**ASSIGNMENT**
Nothing in the records should be changed in the copy, though the pictures must be left out.

Stored data

<<<<

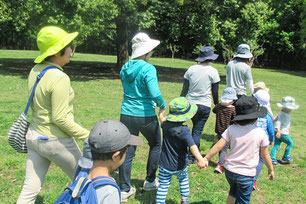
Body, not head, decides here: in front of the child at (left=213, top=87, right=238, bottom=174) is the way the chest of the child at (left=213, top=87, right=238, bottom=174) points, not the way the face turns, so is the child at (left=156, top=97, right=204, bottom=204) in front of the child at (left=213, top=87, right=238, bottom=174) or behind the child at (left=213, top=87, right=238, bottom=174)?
behind

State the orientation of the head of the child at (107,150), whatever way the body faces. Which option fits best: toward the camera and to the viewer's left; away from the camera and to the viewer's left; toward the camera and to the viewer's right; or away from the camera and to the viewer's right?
away from the camera and to the viewer's right

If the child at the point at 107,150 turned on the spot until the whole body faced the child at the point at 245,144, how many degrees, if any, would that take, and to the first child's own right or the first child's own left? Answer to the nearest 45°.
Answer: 0° — they already face them

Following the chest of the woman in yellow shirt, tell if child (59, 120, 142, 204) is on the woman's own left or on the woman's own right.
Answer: on the woman's own right

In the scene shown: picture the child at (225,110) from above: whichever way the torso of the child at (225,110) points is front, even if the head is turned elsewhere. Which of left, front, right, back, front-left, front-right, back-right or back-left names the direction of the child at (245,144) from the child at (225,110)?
back-right

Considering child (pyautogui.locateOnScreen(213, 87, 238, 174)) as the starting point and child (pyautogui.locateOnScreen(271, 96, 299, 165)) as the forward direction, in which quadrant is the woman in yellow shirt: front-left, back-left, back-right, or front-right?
back-right

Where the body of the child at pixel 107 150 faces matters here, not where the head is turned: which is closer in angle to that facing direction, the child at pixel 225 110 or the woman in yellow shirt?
the child

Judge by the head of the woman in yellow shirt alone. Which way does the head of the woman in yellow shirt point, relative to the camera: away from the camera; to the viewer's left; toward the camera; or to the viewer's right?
to the viewer's right

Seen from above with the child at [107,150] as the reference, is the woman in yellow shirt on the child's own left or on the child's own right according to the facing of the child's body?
on the child's own left

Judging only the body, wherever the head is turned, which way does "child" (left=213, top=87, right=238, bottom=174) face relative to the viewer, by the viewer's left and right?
facing away from the viewer and to the right of the viewer

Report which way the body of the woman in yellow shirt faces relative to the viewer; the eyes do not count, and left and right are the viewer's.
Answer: facing away from the viewer and to the right of the viewer
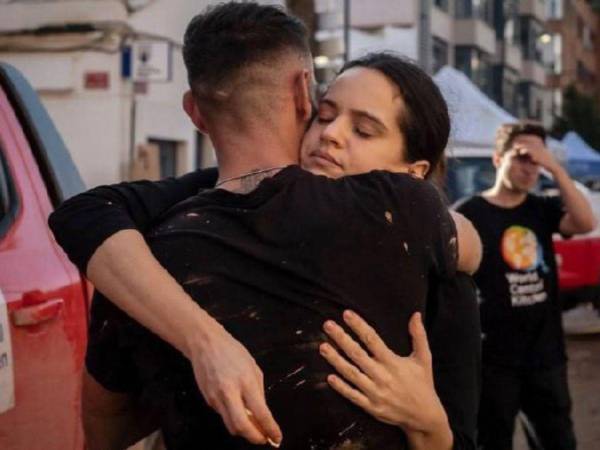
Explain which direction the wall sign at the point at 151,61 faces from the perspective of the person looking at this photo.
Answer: facing the viewer

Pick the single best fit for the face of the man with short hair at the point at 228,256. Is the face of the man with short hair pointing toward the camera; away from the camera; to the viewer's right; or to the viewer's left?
away from the camera

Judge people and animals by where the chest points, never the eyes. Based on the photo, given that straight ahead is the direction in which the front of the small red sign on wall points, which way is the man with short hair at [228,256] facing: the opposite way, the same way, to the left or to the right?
the opposite way

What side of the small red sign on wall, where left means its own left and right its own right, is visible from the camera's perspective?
front

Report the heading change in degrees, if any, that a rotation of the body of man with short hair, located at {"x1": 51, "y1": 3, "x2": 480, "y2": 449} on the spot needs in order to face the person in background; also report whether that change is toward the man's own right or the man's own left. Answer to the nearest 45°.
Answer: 0° — they already face them

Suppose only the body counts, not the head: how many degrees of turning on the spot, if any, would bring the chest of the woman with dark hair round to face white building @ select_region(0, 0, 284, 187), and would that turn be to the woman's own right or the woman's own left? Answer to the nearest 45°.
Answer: approximately 135° to the woman's own right

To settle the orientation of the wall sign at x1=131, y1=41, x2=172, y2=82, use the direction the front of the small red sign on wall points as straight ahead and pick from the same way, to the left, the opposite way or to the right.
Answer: the same way

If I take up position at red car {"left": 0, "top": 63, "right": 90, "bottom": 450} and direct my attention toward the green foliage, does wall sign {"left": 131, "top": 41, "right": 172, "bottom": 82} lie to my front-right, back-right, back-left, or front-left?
front-left

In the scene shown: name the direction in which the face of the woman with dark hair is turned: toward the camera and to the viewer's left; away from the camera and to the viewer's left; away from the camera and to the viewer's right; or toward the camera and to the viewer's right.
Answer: toward the camera and to the viewer's left

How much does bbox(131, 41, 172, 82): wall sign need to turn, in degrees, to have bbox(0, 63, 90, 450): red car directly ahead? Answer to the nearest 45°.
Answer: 0° — it already faces it

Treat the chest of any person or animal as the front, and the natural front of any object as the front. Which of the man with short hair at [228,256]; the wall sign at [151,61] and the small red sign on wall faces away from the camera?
the man with short hair

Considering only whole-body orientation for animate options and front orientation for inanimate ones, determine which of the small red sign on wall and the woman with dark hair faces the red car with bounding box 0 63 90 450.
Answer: the small red sign on wall

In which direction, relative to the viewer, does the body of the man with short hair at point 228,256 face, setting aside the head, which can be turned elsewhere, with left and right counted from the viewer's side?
facing away from the viewer

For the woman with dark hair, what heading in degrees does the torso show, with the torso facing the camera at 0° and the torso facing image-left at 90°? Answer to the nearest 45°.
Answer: approximately 45°

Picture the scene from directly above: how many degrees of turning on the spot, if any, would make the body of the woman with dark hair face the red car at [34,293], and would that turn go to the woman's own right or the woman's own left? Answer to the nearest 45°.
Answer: approximately 90° to the woman's own right

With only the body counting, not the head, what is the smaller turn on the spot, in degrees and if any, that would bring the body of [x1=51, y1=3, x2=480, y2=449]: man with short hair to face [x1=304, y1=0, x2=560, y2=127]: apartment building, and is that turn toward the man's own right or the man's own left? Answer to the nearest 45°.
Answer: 0° — they already face it

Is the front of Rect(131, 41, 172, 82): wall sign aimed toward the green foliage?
no

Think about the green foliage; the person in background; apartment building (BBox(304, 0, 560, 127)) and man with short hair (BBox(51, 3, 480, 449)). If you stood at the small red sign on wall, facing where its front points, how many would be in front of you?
2
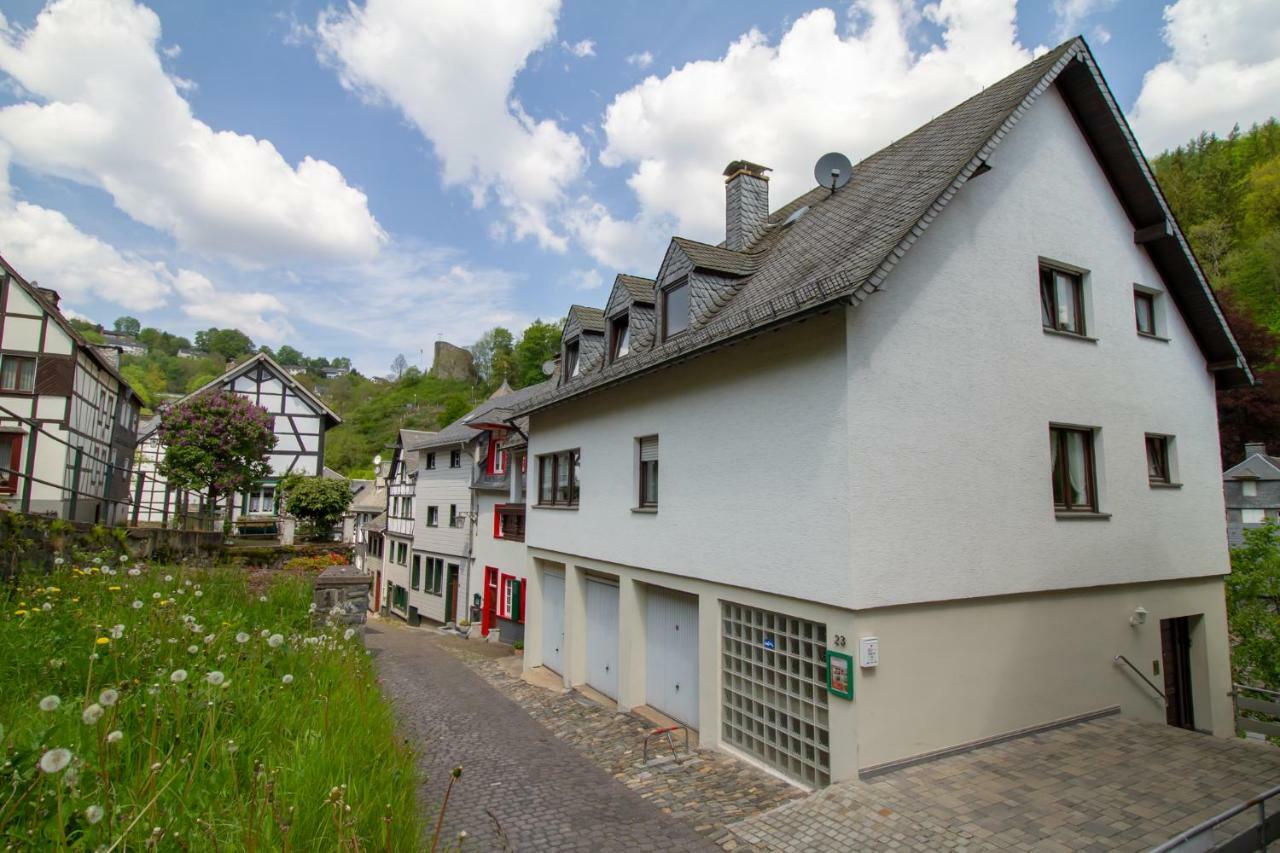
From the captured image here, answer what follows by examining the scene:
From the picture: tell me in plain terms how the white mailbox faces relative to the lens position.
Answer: facing the viewer and to the right of the viewer

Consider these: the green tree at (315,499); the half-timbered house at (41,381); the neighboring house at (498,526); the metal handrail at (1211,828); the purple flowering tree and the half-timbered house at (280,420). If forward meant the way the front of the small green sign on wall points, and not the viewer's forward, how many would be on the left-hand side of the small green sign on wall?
1

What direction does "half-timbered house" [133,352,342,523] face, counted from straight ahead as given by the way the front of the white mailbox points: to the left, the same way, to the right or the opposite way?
the same way

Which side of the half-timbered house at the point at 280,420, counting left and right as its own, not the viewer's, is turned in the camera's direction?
front

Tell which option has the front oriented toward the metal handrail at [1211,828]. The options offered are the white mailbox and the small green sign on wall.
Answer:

>>>>

**OUTPUT FOR THIS EXERCISE**
Body, not head, decides here: in front of the child at (left=213, top=87, right=238, bottom=174) is the way the chest of the child at (left=213, top=87, right=238, bottom=174) points, not the way the face turns, so is the child at (left=156, top=97, right=204, bottom=204) in front of the child at (left=213, top=87, right=238, bottom=174) or behind the child at (left=213, top=87, right=238, bottom=174)?
behind

State the orientation of the head of the child at (107,150), whatever way the body faces. Which option fits best: toward the camera and to the viewer's left; away from the camera and to the viewer's left; toward the camera and to the viewer's right; or away from the camera and to the viewer's right?
away from the camera and to the viewer's right

If the child at the point at 107,150 turned on the spot until the whole body faced the child at the point at 245,144, how many degrees, if any, would that take, and to the first child's own right or the first child's own left? Answer to the nearest 45°.
Answer: 0° — they already face them

Following the chest of the woman in yellow shirt, tell if child (59, 120, 142, 204) is on the woman's own left or on the woman's own right.
Answer: on the woman's own right

In the scene shown: picture the child at (225,110) from above: whichever way the torso of the child at (225,110) points is front, even if the head is turned elsewhere. Which of left, front, right, back, front-left, front-right, back-right or back-left names the direction of the child at (245,144) from the child at (225,110)?
back-right

Considering child (pyautogui.locateOnScreen(213, 87, 238, 174)) as the starting point and child (pyautogui.locateOnScreen(271, 96, 299, 165)) as the forward direction, in which quadrant is the woman in yellow shirt: front-left, back-left, back-right, or front-right?
back-right

Where the body of the child at pixel 107 150 faces matters here, not where the head is turned: which is closer in angle to that facing direction, the child at pixel 225 110 or the woman in yellow shirt?
the child

Judge by the head of the woman in yellow shirt alone. Which way does the head of the woman in yellow shirt point, relative to the camera: away from the camera; to the viewer's left; toward the camera; or to the viewer's right?
to the viewer's right

Seen from above with the child at [107,150] as the reference, is the woman in yellow shirt on the child's own left or on the child's own right according to the facing of the child's body?
on the child's own left

Judging only the body, wherever the head is turned, which way does "child" (left=213, top=87, right=238, bottom=174) face relative to the viewer, by the viewer's left and right?
facing away from the viewer and to the right of the viewer

Report which way the body of the woman in yellow shirt faces relative to the viewer; the eyes do not count, and left and right are the viewer's.
Answer: facing away from the viewer and to the right of the viewer
Explain which direction the wall sign at the point at 151,61 faces from the perspective of the person looking at this photo.
Answer: facing the viewer

Pick the single best fit for the face of the man with short hair at the point at 228,256. Is the face of the man with short hair pointing toward the camera; away from the camera; to the viewer's right; or to the viewer's left?
away from the camera

Judge people and animals by where the chest points, never the eyes. Based on the photo, given that straight ahead is the direction in which the front of the small red sign on wall points, which way is the man with short hair at [228,256] facing: the opposite way, the same way, to the left or to the right?
the opposite way

What side of the small red sign on wall, where left means its own left and right its own right, is visible from the camera's perspective?
front

Report the heading change in degrees, if any, that a rotation of the body of man with short hair, located at {"x1": 51, "y1": 3, "x2": 480, "y2": 449} on the spot needs in order to face the person in background; also report whether that change is toward the man's own right or the man's own left. Answer to the nearest 45°.
Answer: 0° — they already face them

Suppose only the body counts, not the head: how many degrees of turning on the spot, if any, would bring the chest of the woman with dark hair round to face white building @ select_region(0, 0, 284, 187), and would that turn be to the woman's own right or the woman's own left? Answer to the nearest 45°.
Answer: approximately 135° to the woman's own right

To settle the orientation of the wall sign at x1=131, y1=41, x2=172, y2=82, use the direction the front of the small red sign on wall points as straight ahead and pick from the same way, to the left, the opposite way or to the right.
Answer: the same way

If I take up position at red car {"left": 0, "top": 63, "right": 90, "bottom": 450} and direct my attention toward the green foliage, does wall sign {"left": 131, "top": 41, "right": 172, "bottom": 82} lie to my front-right, back-right, back-left, or front-left?
front-left

In the scene shown: name the direction in which the face of the woman with dark hair is turned: toward the camera and to the viewer's left; away from the camera and to the viewer's left; away from the camera and to the viewer's right; or toward the camera and to the viewer's right.
Answer: toward the camera and to the viewer's left

How much does bbox(131, 41, 172, 82): wall sign need to turn, in degrees, to have bbox(0, 63, 90, 450): red car directly ahead? Answer to the nearest 45°.
Answer: 0° — it already faces it

Treat the chest of any person or animal as the front, and the natural front of any object as the front. Which of the man with short hair at [228,256]; the wall sign at [151,61] and the small red sign on wall faces away from the camera?
the man with short hair

Considering only whole-body orientation for animate options and front orientation for inanimate ones, determine which of the small red sign on wall and the woman with dark hair faces the red car with bounding box 0 63 90 450.
Answer: the small red sign on wall

In which direction, relative to the viewer, does the body of the man with short hair at point 228,256 face, setting aside the head, which can be turned elsewhere, with left and right counted from the viewer's side?
facing away from the viewer

For the woman with dark hair, what heading in degrees does the torso show, with the torso facing the camera at 0° and the torso facing image-left at 90°? Answer to the nearest 45°.
Answer: approximately 45°

Picture the scene from directly above: how many degrees of turning on the spot, if any, would make the body of the woman with dark hair face the red car at [34,293], and would that turn go to the woman's own right or the woman's own left? Answer to the nearest 45°.
Answer: approximately 90° to the woman's own right

With only the body counting, not the head, what is the smaller turn on the spot, in degrees and if any, that would bring the body of [x1=51, y1=3, x2=480, y2=449]: man with short hair to face [x1=304, y1=0, x2=560, y2=127]: apartment building, and is that turn toward the man's own right or the man's own left? Answer to the nearest 45°.
Answer: 0° — they already face it

Is the front of Rect(131, 41, 172, 82): wall sign aimed toward the green foliage?
no

Think about the green foliage; the person in background; apartment building (BBox(304, 0, 560, 127)) and man with short hair (BBox(51, 3, 480, 449)). If you stood at the small red sign on wall, facing where its front points, how many would be in front of you?
2
From the captured image here, answer what follows by examining the scene:
From the picture: tell me in plain terms how the white mailbox faces relative to the lens position.
Answer: facing the viewer and to the right of the viewer

Consider these: the green tree at (315,499); the half-timbered house at (41,381); the neighboring house at (498,526); the metal handrail at (1211,828); the purple flowering tree and the half-timbered house at (280,420). If forward meant the way the front of the small green sign on wall points, and not the viewer's forward, how many would be on the left-hand side of the small green sign on wall?
1

What direction does "half-timbered house" [133,352,342,523] face, counted from straight ahead as given by the way the front of the white mailbox points: to the left, the same way, to the right or the opposite way?
the same way

Which side of the half-timbered house at the point at 280,420, counting left and right as its own, not the viewer's, is turned in the camera's direction?
front

Tell which option has the front oriented toward the metal handrail at [1211,828]. The options offered are the white mailbox and the small green sign on wall.
Answer:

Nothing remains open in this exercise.